Understanding std::forward

Question

Why the compiler is not able to deduce the template parameter for std::forward?

I mean:

#include <memory>
#include <iostream>

struct X{};

struct A{
    A( const X& ) { std::cout << "cpy ctor\n"; }
    A( X&& ) { std::cout << "move ctor\n"; }
};

X foo() { return {}; }

template<typename T,typename Arg>
T* factory( Arg&& a )
{
    return new T(std::forward(a));
    // ----------^^^^^^^^^^^^^^^ error: can't deduce template parameter
}

int main()
{
    factory<A>(foo());
}

I know this is a design choice (due to the std::remove_reference in the definition of std::forward) to avoid the user forget to specify the type. What I can't get is: why the way it's implemented works to prevent deduction?
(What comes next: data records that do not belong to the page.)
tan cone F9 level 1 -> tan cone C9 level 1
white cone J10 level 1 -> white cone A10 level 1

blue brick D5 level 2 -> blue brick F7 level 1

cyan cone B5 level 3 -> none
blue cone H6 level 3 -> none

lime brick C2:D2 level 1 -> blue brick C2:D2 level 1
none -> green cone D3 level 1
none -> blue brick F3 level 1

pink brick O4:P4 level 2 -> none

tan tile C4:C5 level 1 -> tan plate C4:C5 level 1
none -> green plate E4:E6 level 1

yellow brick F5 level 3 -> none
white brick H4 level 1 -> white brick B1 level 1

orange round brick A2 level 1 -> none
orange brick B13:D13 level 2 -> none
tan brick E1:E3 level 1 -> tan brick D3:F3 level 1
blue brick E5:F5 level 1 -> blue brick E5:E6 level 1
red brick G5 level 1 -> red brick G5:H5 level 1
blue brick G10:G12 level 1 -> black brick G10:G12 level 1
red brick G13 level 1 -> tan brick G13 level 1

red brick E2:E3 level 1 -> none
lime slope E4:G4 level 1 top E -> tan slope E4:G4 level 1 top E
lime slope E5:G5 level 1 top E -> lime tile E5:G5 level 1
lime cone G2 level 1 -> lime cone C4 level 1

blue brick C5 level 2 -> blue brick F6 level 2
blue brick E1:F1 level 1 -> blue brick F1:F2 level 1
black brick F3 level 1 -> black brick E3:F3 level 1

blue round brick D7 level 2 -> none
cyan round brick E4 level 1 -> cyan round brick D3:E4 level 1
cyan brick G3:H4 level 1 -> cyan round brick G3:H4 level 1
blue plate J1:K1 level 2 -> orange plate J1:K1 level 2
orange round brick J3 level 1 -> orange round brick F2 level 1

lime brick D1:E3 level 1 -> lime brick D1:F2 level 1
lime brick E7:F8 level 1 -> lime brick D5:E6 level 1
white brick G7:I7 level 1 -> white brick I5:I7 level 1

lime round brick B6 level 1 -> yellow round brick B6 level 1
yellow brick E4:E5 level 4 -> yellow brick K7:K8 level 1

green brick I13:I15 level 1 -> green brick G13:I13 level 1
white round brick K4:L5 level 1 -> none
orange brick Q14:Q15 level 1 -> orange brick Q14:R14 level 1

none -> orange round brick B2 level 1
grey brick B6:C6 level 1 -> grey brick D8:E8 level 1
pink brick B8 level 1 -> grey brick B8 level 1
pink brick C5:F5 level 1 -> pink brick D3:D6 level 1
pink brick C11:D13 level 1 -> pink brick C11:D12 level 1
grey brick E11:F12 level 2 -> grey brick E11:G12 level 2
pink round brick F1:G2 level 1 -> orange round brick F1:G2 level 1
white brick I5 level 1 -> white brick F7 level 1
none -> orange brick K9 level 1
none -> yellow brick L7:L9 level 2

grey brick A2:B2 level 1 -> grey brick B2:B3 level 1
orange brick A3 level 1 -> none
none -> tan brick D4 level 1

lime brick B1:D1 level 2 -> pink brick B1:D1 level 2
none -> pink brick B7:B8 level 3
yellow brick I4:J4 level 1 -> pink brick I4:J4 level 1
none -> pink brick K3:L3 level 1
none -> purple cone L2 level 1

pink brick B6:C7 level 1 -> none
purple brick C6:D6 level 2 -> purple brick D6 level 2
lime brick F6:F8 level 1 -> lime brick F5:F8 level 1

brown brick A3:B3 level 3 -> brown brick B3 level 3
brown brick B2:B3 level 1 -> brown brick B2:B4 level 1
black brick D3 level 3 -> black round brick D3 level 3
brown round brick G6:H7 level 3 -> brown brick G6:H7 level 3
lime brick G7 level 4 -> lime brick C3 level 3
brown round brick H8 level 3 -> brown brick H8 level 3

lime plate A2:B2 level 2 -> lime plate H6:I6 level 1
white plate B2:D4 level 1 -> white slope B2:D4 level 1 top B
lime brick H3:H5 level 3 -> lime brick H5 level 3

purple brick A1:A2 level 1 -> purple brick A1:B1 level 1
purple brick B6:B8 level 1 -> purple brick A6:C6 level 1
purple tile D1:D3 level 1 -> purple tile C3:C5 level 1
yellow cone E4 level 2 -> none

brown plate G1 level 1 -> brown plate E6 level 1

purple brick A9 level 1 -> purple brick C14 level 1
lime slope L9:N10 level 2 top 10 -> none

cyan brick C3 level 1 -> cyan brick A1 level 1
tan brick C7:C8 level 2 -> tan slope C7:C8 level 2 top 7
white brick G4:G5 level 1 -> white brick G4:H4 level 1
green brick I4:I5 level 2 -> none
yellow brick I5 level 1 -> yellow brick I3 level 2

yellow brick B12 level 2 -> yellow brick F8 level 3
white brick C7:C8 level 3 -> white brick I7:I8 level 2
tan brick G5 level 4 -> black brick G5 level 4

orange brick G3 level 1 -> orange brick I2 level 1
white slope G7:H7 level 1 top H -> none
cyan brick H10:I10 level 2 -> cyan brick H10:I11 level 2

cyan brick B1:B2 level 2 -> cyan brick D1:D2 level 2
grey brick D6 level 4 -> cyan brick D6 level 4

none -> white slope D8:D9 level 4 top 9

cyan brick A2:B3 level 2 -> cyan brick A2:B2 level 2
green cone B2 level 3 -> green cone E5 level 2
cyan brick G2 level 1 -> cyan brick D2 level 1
Why the compiler is not just deducing forward's template parameter as Arg.

Answer 1

std::forward is declared like so:

template< class T >
T&& forward( typename std::remove_reference<T>::type& t );

typename std::remove_reference<T>::type is a non-deduced context. The compiler has no way of knowing which T should be deduced because it doesn't understand the semantic connection between the type member type and a given T. It would need to search through all types to find a match and be able to somehow disambiguate collisions. This is unreasonable, so the standard doesn't allow it.